We awoke before breakfast started, so we decided to walk around the resort and take a few pictures.
The resort had a swimming pool that would have been really nice when it was new. It was definitely showing signs of disrepair as many of the tiles in the mosaic and along the steps were missing. The pool was thoroughly cleaned in the morning, but all the missing tiles made it look dirty. We have found that pools don’t get much use. We initially thought a dip in the pool might be refreshing, but with the consistent 30 degree weather, the pool is too warm to be refreshing. Unfortunately, they would need to invest in a lot of ice to make it cool enough for a swim.
For breakfast, we enjoyed sitting on the patio looking out onto the lake. One challenge they have with it getting dark so early (6 pm, before supper is ready), is that various insects are attracted to the lanterns. This one was sitting by our breakfast table – not exactly appetizing.

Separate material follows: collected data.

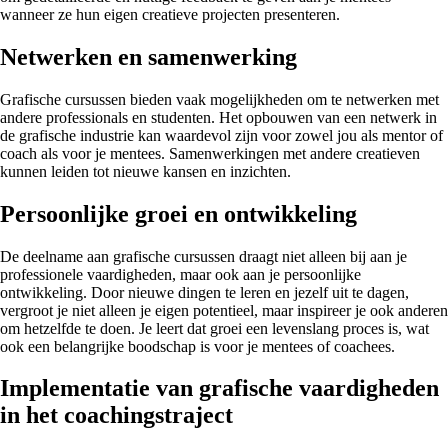
wanneer ze hun eigen creatieve projecten presenteren.
Netwerken en samenwerking
Grafische cursussen bieden vaak mogelijkheden om te netwerken met
andere professionals en studenten. Het opbouwen van een netwerk in
de grafische industrie kan waardevol zijn voor zowel jou als mentor of
coach als voor je mentees. Samenwerkingen met andere creatieven
kunnen leiden tot nieuwe kansen en inzichten.
Persoonlijke groei en ontwikkeling
De deelname aan grafische cursussen draagt niet alleen bij aan je
professionele vaardigheden, maar ook aan je persoonlijke
ontwikkeling. Door nieuwe dingen te leren en jezelf uit te dagen,
vergroot je niet alleen je eigen potentieel, maar inspireer je ook anderen
om hetzelfde te doen. Je leert dat groei een levenslang proces is, wat
ook een belangrijke boodschap is voor je mentees of coachees.
Implementatie van grafische vaardigheden
in het coachingstraject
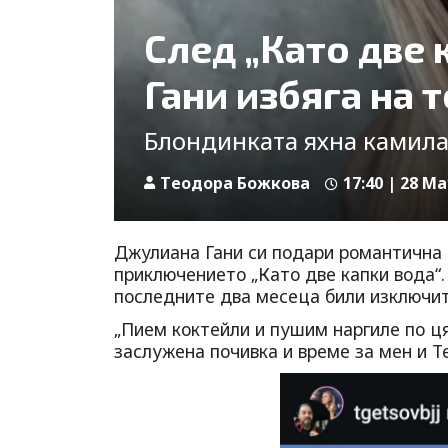
След „Като две 
Гани избяга на
Блондинката яхна камила
Tеодора Божкова
17:40 | 28 Ma
Джулиана Гани си подари романтична п
приключението „Като две капки вода“.
последните два месеца били изключит
„Пием коктейли и пушим наргиле по ця
заслужена почивка и време за мен и Т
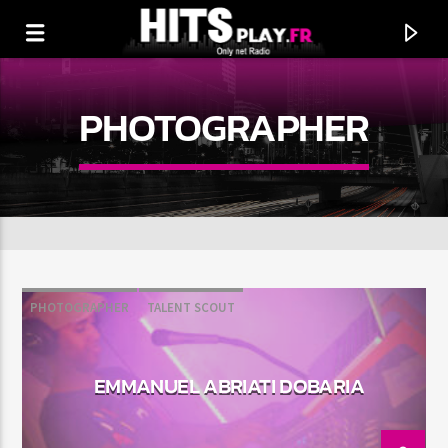
PHOTOGRAPHER
PHOTOGRAPHER
TALENT SCOUT
EN CE MOMENT
EMMANUEL ABRIATI DOBARIA
TITRE
ARTISTE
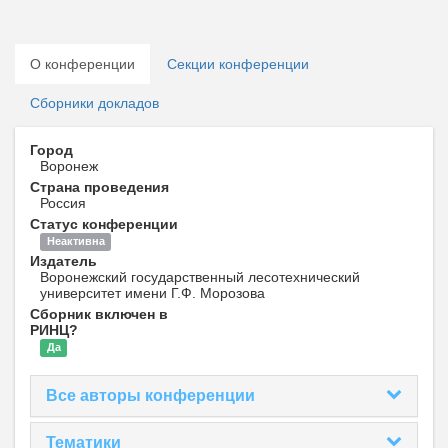
О конференции
Секции конференции
Сборники докладов
Город
Воронеж
Страна проведения
Россия
Статус конференции
Неактивна
Издатель
Воронежский государственный лесотехнический
университет имени Г.Ф. Морозова
Сборник включен в
РИНЦ?
Да
Все авторы конференции
Тематики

Our destination for the day was the butterfly sanctuary, which involved a lot of driving. Before we left town though, we stopped in at the Cedi bead making factory. Here they handmake beads out of recycled glass. In the picture above, the owner of the factory demonstrates how the different types of beads are made.
This type of bead is made by first marking the basic shape in a mold by melting small pieces of glass. Then paint is made by pounding down the glass into a fine powder, adding dye, and water to make a paste. Someone then paints the pattern onto each bead individually. Once the beads are painted, they go back into the kiln for a final firing to set the paint.
The kiln itself is made out of clay from termite mounds. The termites do a really good job of mixing up the clay into an equal consistancy and their saliva makes the kiln clay more heat resistant. In the picture you see many molds read to make round beads.
After the bead factory, we had hoped to visit a fair-trade cocoa farm (one of Ghana’s largest export products). Unfortunately, it was Sunday and the farm was closed. This meant the long drive to our final destination was not broken up with any stops.
At one point, Fofo pulled over quickly. The Land Rover had blown a fuse. He pulled out the toolkit, made a few repairs to the wiring and after about 15-minutes we were back on the road.
Dinner at the butterfly sanctuary consisted of – you guessed it – groundnut soup and chicken. Again, it was delicious and completely different from the other varients we had tried. Dinner also included semi-cold (they called it cold but it was verging on warm) Star beer (cheap Ghanian beer that is actually pretty tasty) and bottled water.
The guidebook listed our room as a “fan” room – and indeed our room came with floor fans (our favourite type). But what the guidebook didn’t mention was that the guest house was not on the grid. They only had electricity when they ran the generator from 6-9pm. Again, we were grateful for our headlamps! Unfortunately the lack of fan meant it was a warm night. The room, however, was by far the largest we stayed in, and it was both clean and cheap.
At this point Becky had an ah-ha moment. She realized that if she thought of travelling through Ghana as “camping” with the mosquito nets as the tent rather than vacationing or travelling, then her expectations for accommodations would be more inline with reality. It is only too bad that this didn’t occur to her sooner like when she was packing for the trip, as it would have likely changed how she packed – and made for a more pleasant experience. It certainly did help for the remaining week.